Young hands celebrate September with posies of pink erasers budding on the end of slim yellow stems and hours dressed smartly in routines. It’s the rite of back-to-school days: the folding open of fresh notebooks, the lacing up of maiden shoes, the packing of new lunch bags.
It’s the ceremony of new school days.
We do that, us soul carriers. When we deem events significant, we create ceremony. Marriage ceremonies, baptismal services, holiday observances. yes, too, back-to-school traditions. If we consider an occasion meaningful, we develop a ceremony to duly recognize it. Simply, ceremony is a repeated action that marks important happenings: always candles on birthday cakes,
centerpieces for Thanksgiving, vows on wedding days.
And yet, isn’t every day important? Do not all of our acts warrant ceremony?
Each moment God generously bestows is momentous. If we embrace each day as gift, then isn’t each event noteworthy? And if each moment lived is important, could we not then live in ceremony, celebration wrapped around each bead of time?
God does. Every day, He acts in ceremony, repeated quotidian order of services: calling sun-orb to arch across skies, ocean waters to wet land’s lip, again and again, the globe to dance in orbit with milky moon through heavens. Our God acts in endless ceremony to bring order to the world. And so we too, made in His image, are ceremonious beings, bringing order to chaos through ceremony.
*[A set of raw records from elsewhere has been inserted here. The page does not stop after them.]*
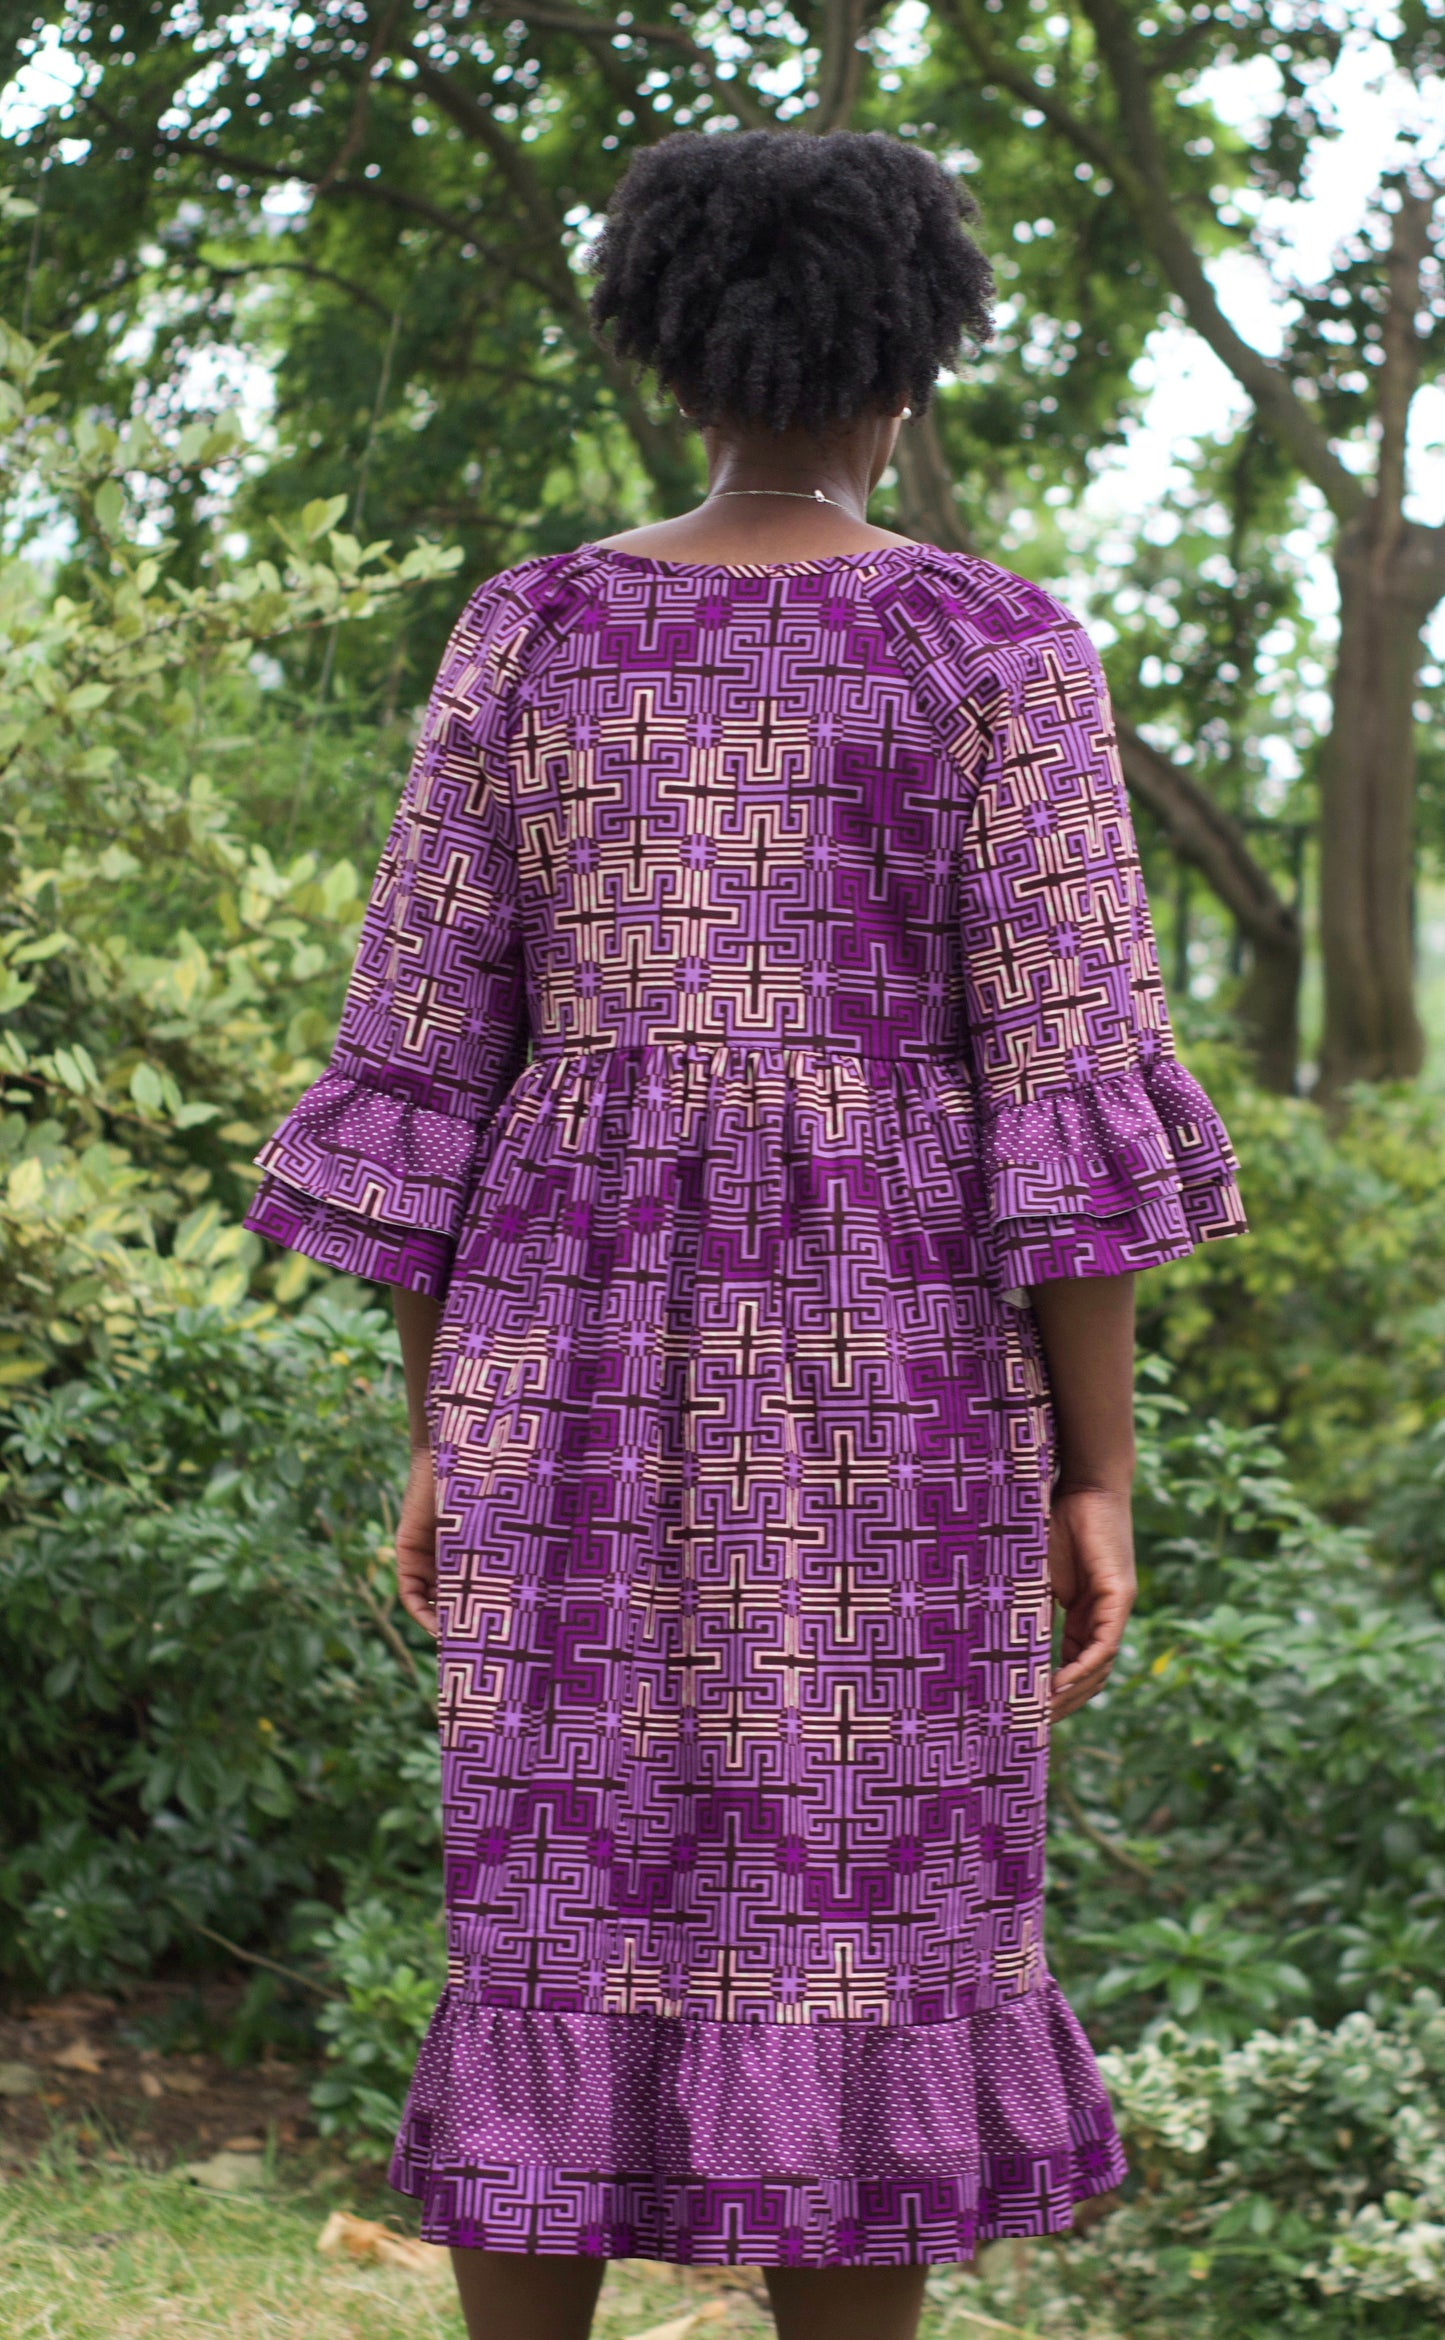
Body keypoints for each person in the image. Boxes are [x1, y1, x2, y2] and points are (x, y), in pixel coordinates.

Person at [244, 126, 1245, 2340]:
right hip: (902, 1375)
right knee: (869, 1904)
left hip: (561, 1359)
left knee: (558, 1895)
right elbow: (1062, 1106)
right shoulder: (997, 652)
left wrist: (444, 1427)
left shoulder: (537, 632)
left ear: (677, 351)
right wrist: (1100, 1471)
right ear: (904, 364)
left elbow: (428, 1075)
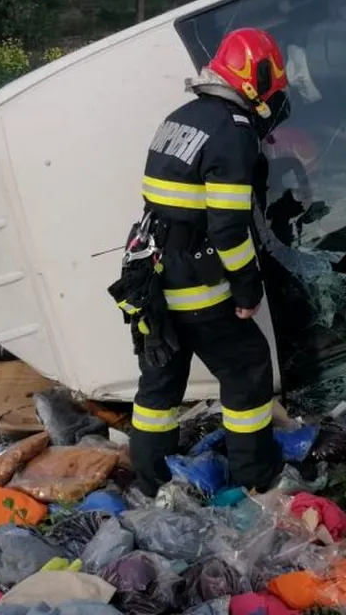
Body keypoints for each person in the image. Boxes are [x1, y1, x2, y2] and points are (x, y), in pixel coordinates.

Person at [123, 27, 292, 496]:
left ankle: (151, 482)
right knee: (247, 366)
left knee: (160, 382)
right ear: (257, 78)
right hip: (195, 281)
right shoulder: (233, 134)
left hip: (149, 273)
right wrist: (246, 288)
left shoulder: (181, 117)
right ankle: (255, 478)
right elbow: (228, 229)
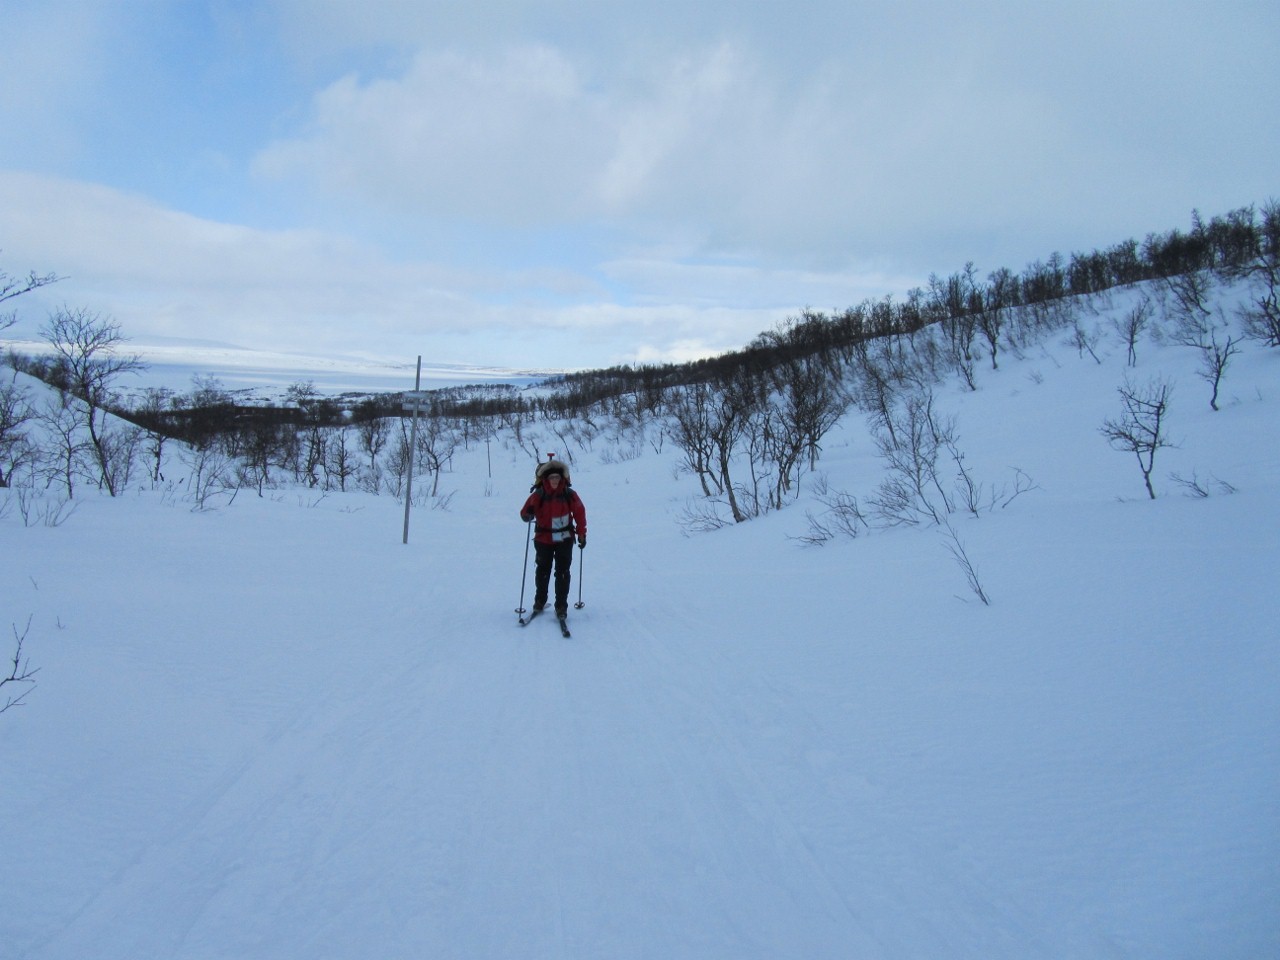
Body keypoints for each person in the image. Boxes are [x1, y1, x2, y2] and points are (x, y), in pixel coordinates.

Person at [519, 458, 587, 617]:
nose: (555, 480)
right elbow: (524, 513)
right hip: (543, 539)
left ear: (562, 478)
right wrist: (527, 514)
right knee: (543, 571)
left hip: (564, 538)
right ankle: (540, 601)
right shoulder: (538, 494)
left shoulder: (569, 494)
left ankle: (561, 606)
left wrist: (581, 533)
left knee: (562, 572)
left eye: (557, 477)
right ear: (546, 479)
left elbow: (580, 513)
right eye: (552, 477)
Whenever parents create ceremonies, or a rhythmic routine, around any daily activity, we impose order on the environment, instead of on our children. The order of service we create around bedtimes, school times, mealtimes allow ceremonies to prescribe behavior instead of each event requiring parental directive.
This atmosphere of known routine, expected ritual and, yes, celebrated ceremony, not only lessens the number of decisions that a parent must make throughout the day (the established ceremony directs, instead of the parent), but children thrive in such an environment. Children “want things repeated and unchanged,” writes G.K. Chesterton. “They always say, “Do it again”. [It is] grown-up people [who] are not strong enough to exult in monotony. But perhaps God is strong enough to exult in monotony. It is
possible that God says every morning, “Do it again” to the sun; and every evening, “Do it again” to the moon. The repetition in nature may not be mere recurrence; it may be a theatrical encore.”
When we reject repeated actions as monotonous and Spirit-quenching, are we simply exposing our weaknesses? If we chose to “exult in monotony,” to embrace habitual ceremony, would we be inviting the same God who instituted the observances of feasts, temple ceremonies, the service of communion, to be our strength too? Perhaps the repetitiveness of ceremony does not stifle
the Spirit, but ceremony invites us to regular meeting places, places to commune with the Spirit.
So we meet our days with routines, ceremonies around the simple. Perhaps we tie up breakfast with quiet music, prayer for the day, and a lighting of a candle. Or wrap up school times with a habitual place, a consistent time,
and an anticipated order of service: an opening hymn, a Word of Scripture, a time of happy sharing. Possibly we establish a ceremony of evening circle, with a gathering for the read aloud of a classic while tired feet are
massaged and hot drinks sipped, before tucking children into bed with blessings. The rituals and liturgies are uniquely ours; each family has the privilege to create their own distinctive (fun? unusual? memorable?) ceremonies around regular occurring events.
The institution of a ceremonious life requires daily petitions for God-strength; in the flesh we are too weak. But the mundane in our lives begs for the Christ-vigor to be made lovely with ceremony. The repetition of our days need not be monotonous, exasperating, recurrences. Couldn’t our
days be a theatrical encore of a beautiful life?
Ceremony changes us: the single become married, the soul emerges baptized, the birthday christens another year. Ceremony offers us the opportunity to change our everydays too. Isn’t it time to celebrate life?